Nin wax cunay xishood.
"A man who has eaten something becomes shy." It was his father's proverb he recited whenever this pain of hollowness overtook him. Pulling away from the bridge, he hurried along the path. A black bird slid away from the reeds, beating an urgent cry. A long red chimney pointed a shivering finger over the water. The top of a bottle poked out. These were all signs if you knew the language. His brother, the poet, would have made a song of this world.
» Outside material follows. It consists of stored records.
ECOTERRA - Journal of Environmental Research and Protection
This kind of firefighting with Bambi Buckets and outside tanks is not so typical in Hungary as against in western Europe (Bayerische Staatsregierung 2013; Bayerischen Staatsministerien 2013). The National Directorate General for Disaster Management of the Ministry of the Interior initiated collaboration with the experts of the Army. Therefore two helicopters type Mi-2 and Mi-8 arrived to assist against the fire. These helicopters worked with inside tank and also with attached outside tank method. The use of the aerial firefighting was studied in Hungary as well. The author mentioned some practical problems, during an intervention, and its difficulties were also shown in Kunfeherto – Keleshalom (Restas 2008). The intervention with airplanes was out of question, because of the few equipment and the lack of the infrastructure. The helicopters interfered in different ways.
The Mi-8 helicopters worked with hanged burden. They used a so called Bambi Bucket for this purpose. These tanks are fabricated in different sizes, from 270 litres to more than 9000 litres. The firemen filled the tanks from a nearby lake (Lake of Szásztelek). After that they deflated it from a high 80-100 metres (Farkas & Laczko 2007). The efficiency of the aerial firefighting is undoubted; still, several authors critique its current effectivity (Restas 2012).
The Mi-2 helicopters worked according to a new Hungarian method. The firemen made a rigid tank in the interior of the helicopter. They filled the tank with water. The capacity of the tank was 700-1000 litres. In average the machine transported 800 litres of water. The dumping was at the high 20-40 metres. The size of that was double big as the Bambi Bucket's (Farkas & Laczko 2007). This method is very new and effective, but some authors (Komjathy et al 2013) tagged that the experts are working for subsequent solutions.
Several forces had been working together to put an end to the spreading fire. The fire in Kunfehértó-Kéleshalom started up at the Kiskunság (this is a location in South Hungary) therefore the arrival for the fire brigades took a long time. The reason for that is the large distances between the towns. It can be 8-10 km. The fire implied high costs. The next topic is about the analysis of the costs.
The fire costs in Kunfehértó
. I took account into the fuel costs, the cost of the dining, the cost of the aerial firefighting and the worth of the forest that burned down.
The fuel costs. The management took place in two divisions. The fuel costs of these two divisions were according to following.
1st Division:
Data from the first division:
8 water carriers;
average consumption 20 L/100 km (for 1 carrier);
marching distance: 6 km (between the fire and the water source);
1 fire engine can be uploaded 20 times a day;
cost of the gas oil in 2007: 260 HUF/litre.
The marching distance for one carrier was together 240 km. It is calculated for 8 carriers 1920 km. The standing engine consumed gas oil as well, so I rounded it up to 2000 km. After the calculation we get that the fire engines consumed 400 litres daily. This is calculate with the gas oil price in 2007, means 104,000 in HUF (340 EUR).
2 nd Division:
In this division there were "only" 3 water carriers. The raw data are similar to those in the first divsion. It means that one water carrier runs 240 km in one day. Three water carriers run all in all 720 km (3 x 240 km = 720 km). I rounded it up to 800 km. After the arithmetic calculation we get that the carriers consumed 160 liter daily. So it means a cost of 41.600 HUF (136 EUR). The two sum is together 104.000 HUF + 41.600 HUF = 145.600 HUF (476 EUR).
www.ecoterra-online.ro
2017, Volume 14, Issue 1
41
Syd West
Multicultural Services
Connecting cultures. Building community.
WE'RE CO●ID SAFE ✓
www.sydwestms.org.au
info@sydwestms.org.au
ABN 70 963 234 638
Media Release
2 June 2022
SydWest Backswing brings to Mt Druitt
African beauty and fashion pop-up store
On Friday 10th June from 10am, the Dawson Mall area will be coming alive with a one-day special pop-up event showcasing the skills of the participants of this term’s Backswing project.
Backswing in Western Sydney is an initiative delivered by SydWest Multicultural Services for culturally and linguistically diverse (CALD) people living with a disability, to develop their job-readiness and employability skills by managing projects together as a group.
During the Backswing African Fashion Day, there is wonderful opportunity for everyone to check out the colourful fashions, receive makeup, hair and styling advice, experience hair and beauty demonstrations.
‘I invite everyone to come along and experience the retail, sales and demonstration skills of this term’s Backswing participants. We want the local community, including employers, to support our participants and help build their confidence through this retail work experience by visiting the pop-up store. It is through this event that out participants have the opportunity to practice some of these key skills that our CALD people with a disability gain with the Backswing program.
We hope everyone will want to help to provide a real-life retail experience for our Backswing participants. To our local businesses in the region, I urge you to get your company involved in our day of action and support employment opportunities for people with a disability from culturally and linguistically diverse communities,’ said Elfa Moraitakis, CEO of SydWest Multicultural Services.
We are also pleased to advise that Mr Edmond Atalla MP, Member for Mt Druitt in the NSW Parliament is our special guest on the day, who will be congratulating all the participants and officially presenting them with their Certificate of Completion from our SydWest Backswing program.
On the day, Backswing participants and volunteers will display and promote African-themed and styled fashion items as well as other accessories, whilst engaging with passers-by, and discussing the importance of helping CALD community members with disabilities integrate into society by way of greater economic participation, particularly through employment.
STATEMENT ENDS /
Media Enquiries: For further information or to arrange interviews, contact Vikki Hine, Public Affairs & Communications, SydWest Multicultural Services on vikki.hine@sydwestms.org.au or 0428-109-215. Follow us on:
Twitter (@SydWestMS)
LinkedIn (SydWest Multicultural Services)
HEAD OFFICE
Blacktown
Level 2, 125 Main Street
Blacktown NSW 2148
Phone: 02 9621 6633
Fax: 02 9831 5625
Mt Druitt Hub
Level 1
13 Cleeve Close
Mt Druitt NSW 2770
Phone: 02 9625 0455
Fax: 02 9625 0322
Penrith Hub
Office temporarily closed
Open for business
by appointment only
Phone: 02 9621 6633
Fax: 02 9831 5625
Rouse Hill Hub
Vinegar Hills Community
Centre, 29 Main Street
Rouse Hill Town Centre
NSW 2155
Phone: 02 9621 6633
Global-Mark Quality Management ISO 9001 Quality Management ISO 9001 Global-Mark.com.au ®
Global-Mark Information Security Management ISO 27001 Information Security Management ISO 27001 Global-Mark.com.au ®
Once he would.
WestBridge Wharf
Marketing Suite Within
Scaffolded hulks rose opposite from a nest of huts and tankers. So much work there for those with papers. A wall of mottled concrete, modern and brutal, was decorated with colourful scrawls. People talking onto the landscape in their own tongue. The shapes reminded him of the old Somali alphabet he had seen the elders using. He nodded. Finding a bench, he pulled out a little notebook with a pencil stub tied to it. In careful script, he copied words from the skyline.
BRUCCIANI'S
Delicious Pastries
The cluster of letters teased his mouth but he could not swallow. He tried another word, stretched his lips around its open syllable, TAR, smacked them onto the second, MAC. He repeated the sounds. TAR ... MAC. A woman nearby stared, her eyes driving a sliver of ice under his coat. He forced his gaze back to the word puzzle. To his work.